=== Begin Enclosure ===

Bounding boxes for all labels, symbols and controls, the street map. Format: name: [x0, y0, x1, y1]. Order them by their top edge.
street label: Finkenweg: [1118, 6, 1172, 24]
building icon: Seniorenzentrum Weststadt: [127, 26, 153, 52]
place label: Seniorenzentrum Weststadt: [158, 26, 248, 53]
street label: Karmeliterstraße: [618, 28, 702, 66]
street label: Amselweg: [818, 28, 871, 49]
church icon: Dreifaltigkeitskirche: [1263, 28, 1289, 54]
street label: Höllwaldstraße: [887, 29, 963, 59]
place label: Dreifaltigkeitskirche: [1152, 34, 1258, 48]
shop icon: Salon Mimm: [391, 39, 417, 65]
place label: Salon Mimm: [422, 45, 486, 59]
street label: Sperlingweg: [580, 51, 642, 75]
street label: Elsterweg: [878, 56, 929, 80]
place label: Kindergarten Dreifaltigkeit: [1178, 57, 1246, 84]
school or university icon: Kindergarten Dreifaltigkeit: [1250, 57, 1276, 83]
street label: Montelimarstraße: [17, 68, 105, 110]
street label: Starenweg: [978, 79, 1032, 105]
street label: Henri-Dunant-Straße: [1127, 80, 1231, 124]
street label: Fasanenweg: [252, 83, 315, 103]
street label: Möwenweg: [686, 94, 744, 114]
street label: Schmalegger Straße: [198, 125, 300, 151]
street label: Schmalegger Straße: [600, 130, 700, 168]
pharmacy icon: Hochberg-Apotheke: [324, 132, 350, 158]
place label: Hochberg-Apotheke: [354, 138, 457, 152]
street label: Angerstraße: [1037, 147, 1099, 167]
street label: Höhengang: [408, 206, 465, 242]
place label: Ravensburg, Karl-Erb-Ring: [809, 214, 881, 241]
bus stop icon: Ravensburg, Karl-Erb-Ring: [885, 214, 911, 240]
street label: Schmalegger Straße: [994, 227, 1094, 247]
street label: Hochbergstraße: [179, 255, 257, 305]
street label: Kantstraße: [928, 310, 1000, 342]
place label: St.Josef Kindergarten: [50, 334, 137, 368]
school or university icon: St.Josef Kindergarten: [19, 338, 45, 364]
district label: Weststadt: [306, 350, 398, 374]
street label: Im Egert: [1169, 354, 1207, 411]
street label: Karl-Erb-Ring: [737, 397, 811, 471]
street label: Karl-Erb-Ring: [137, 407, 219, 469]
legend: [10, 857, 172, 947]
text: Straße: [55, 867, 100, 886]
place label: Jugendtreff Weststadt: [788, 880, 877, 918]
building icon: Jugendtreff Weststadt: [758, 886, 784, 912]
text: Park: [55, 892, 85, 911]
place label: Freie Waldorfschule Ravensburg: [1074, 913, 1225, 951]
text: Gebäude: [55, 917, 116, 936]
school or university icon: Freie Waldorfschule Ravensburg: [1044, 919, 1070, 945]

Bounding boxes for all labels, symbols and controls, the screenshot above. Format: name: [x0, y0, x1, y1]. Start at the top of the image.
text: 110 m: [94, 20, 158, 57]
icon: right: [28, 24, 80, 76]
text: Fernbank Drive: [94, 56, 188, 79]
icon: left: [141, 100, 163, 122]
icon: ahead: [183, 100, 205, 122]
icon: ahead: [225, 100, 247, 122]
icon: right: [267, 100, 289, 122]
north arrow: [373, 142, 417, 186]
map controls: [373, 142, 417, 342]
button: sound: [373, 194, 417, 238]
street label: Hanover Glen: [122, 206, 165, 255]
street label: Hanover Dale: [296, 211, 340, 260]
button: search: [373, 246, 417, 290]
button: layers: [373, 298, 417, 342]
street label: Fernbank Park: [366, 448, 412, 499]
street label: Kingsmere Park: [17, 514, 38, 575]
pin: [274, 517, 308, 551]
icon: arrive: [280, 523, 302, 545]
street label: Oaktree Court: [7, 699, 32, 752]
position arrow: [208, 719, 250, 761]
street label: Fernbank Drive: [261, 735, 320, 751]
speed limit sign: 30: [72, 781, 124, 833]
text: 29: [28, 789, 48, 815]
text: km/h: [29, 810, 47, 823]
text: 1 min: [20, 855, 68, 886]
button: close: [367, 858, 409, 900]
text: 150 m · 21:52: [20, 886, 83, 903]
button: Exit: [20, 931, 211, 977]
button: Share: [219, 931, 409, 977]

=== End Enclosure ===

What this task involves ::
Reproduce all of the entries word for word.

Answer to this task ::
Bounding boxes for all labels, symbols and controls, the street map. Format: name: [x0, y0, x1, y1]. Order them by their top edge.
street label: Finkenweg: [1118, 6, 1172, 24]
building icon: Seniorenzentrum Weststadt: [127, 26, 153, 52]
place label: Seniorenzentrum Weststadt: [158, 26, 248, 53]
street label: Karmeliterstraße: [618, 28, 702, 66]
street label: Amselweg: [818, 28, 871, 49]
church icon: Dreifaltigkeitskirche: [1263, 28, 1289, 54]
street label: Höllwaldstraße: [887, 29, 963, 59]
place label: Dreifaltigkeitskirche: [1152, 34, 1258, 48]
shop icon: Salon Mimm: [391, 39, 417, 65]
place label: Salon Mimm: [422, 45, 486, 59]
street label: Sperlingweg: [580, 51, 642, 75]
street label: Elsterweg: [878, 56, 929, 80]
place label: Kindergarten Dreifaltigkeit: [1178, 57, 1246, 84]
school or university icon: Kindergarten Dreifaltigkeit: [1250, 57, 1276, 83]
street label: Montelimarstraße: [17, 68, 105, 110]
street label: Starenweg: [978, 79, 1032, 105]
street label: Henri-Dunant-Straße: [1127, 80, 1231, 124]
street label: Fasanenweg: [252, 83, 315, 103]
street label: Möwenweg: [686, 94, 744, 114]
street label: Schmalegger Straße: [198, 125, 300, 151]
street label: Schmalegger Straße: [600, 130, 700, 168]
pharmacy icon: Hochberg-Apotheke: [324, 132, 350, 158]
place label: Hochberg-Apotheke: [354, 138, 457, 152]
street label: Angerstraße: [1037, 147, 1099, 167]
street label: Höhengang: [408, 206, 465, 242]
place label: Ravensburg, Karl-Erb-Ring: [809, 214, 881, 241]
bus stop icon: Ravensburg, Karl-Erb-Ring: [885, 214, 911, 240]
street label: Schmalegger Straße: [994, 227, 1094, 247]
street label: Hochbergstraße: [179, 255, 257, 305]
street label: Kantstraße: [928, 310, 1000, 342]
place label: St.Josef Kindergarten: [50, 334, 137, 368]
school or university icon: St.Josef Kindergarten: [19, 338, 45, 364]
district label: Weststadt: [306, 350, 398, 374]
street label: Im Egert: [1169, 354, 1207, 411]
street label: Karl-Erb-Ring: [737, 397, 811, 471]
street label: Karl-Erb-Ring: [137, 407, 219, 469]
legend: [10, 857, 172, 947]
text: Straße: [55, 867, 100, 886]
place label: Jugendtreff Weststadt: [788, 880, 877, 918]
building icon: Jugendtreff Weststadt: [758, 886, 784, 912]
text: Park: [55, 892, 85, 911]
place label: Freie Waldorfschule Ravensburg: [1074, 913, 1225, 951]
text: Gebäude: [55, 917, 116, 936]
school or university icon: Freie Waldorfschule Ravensburg: [1044, 919, 1070, 945]

Bounding boxes for all labels, symbols and controls, the screenshot above. Format: name: [x0, y0, x1, y1]. Start at the top of the image.
text: 110 m: [94, 20, 158, 57]
icon: right: [28, 24, 80, 76]
text: Fernbank Drive: [94, 56, 188, 79]
icon: left: [141, 100, 163, 122]
icon: ahead: [183, 100, 205, 122]
icon: ahead: [225, 100, 247, 122]
icon: right: [267, 100, 289, 122]
north arrow: [373, 142, 417, 186]
map controls: [373, 142, 417, 342]
button: sound: [373, 194, 417, 238]
street label: Hanover Glen: [122, 206, 165, 255]
street label: Hanover Dale: [296, 211, 340, 260]
button: search: [373, 246, 417, 290]
button: layers: [373, 298, 417, 342]
street label: Fernbank Park: [366, 448, 412, 499]
street label: Kingsmere Park: [17, 514, 38, 575]
pin: [274, 517, 308, 551]
icon: arrive: [280, 523, 302, 545]
street label: Oaktree Court: [7, 699, 32, 752]
position arrow: [208, 719, 250, 761]
street label: Fernbank Drive: [261, 735, 320, 751]
speed limit sign: 30: [72, 781, 124, 833]
text: 29: [28, 789, 48, 815]
text: km/h: [29, 810, 47, 823]
text: 1 min: [20, 855, 68, 886]
button: close: [367, 858, 409, 900]
text: 150 m · 21:52: [20, 886, 83, 903]
button: Exit: [20, 931, 211, 977]
button: Share: [219, 931, 409, 977]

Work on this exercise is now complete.